Блин! Четыре часа утра. Все спят. И даже медсестра на посту дремлет, уложив руки на стол.
«Набрел бы на тебя Косогоров, — мысленно усмехаюсь я и тут же замечаю, что последний раз видела Вадима примерно в полдень. — Мы так надолго не расставались. И я уже привыкла, что он всегда рядом. Или при первой возможности звонит мне. К хорошему быстро привыкаешь, — думаю я, подходя к Лизкиной палате. Пироговских охранников поблизости нет. Ни одного! Будто ветром сдуло. Спят, наверное, где-то, или по медсестрам пошли.
— Как-то все странно, — бурчит рядом Гена и, увидев темное пятно на полу, светит фонариком. — Кровь, твою мать, — шепчет глухо. И мне в этом тихом голосе чудится что-то знакомое. — Возвращайся в палату, Олька, — приказывает он. И я вздрагиваю в темноте.
— Кирилл, — бормочу, цепенея от страха.
— Узнала, — усмехается он. — Потом поговорим, мать.
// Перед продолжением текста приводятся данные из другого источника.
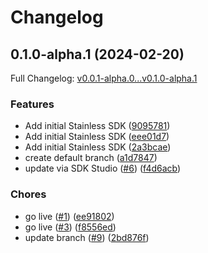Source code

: # Changelog

## 0.1.0-alpha.1 (2024-02-20)

Full Changelog: [v0.0.1-alpha.0...v0.1.0-alpha.1](https://github.com/clibrain/node-sdk/compare/v0.0.1-alpha.0...v0.1.0-alpha.1)

### Features

* Add initial Stainless SDK ([9095781](https://github.com/clibrain/node-sdk/commit/9095781b1f87b07f987da0e5c2d23763cee0bda0))
* Add initial Stainless SDK ([eee01d7](https://github.com/clibrain/node-sdk/commit/eee01d787ae413b6c5e482b15769b5f505234e2d))
* Add initial Stainless SDK ([2a3bcae](https://github.com/clibrain/node-sdk/commit/2a3bcae8de28f84c113866eb4629a9731c994542))
* create default branch ([a1d7847](https://github.com/clibrain/node-sdk/commit/a1d78471c846230684211972601419220eb262ce))
* update via SDK Studio ([#6](https://github.com/clibrain/node-sdk/issues/6)) ([f4d6acb](https://github.com/clibrain/node-sdk/commit/f4d6acb0266ff336fd3c9845f33aec0dfb190b5f))


### Chores

* go live ([#1](https://github.com/clibrain/node-sdk/issues/1)) ([ee91802](https://github.com/clibrain/node-sdk/commit/ee9180238666614e20e1e5d8f43c57dde62e5b59))
* go live ([#3](https://github.com/clibrain/node-sdk/issues/3)) ([f8556ed](https://github.com/clibrain/node-sdk/commit/f8556ed369eb2fb568b8c093659ec3905c2d2c7e))
* update branch ([#9](https://github.com/clibrain/node-sdk/issues/9)) ([2bd876f](https://github.com/clibrain/node-sdk/commit/2bd876f50220f4971f978ad735171b94f4b6d758))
Теперь живо к себе. А я посмотрю, что там у Лизки творится.
Я застываю на месте и просто не могу сделать шаг. Смотрю на широкую чуть изменившуюся фигуру и совершенно незнакомое лицо. Даже разрез глаз и тот другой. Вот только голос, блин! Тут уж ни с чем не спутаешь. Особенно, когда нервы на пределе. И это его «Олька», сказанное с особым придыханием. Я чувствую, как вот-вот сорвусь. Закричу и полезу в драку. Но пока стою колодой и не могу даже «мама» сказать.
— Иди в палату, тут опасно, — тихим шепотом просит меня Генка или Кирилл. Во что я вляпалась, твою мать?
Но у меня нет сил даже сделать шаг, и я, чувствуя, как ко мне незаметно подкрадывается темнота, в последний момент хватаюсь за стенку.
— Олька, — хрипит мой бывший муж, а ныне охранник Вадима. — Олька, да ты чего?
Мы, наверное, слишком шумим, когда прямо перед нами распахивается дверь Лизкиных апартаментов и совершенно незнакомый лысый человек наставляет на нас пистолет.
— Быстро зашли в палату, — велит нам лысый и противно скалит зубы, переводя оружие то на меня, то на моего охранника.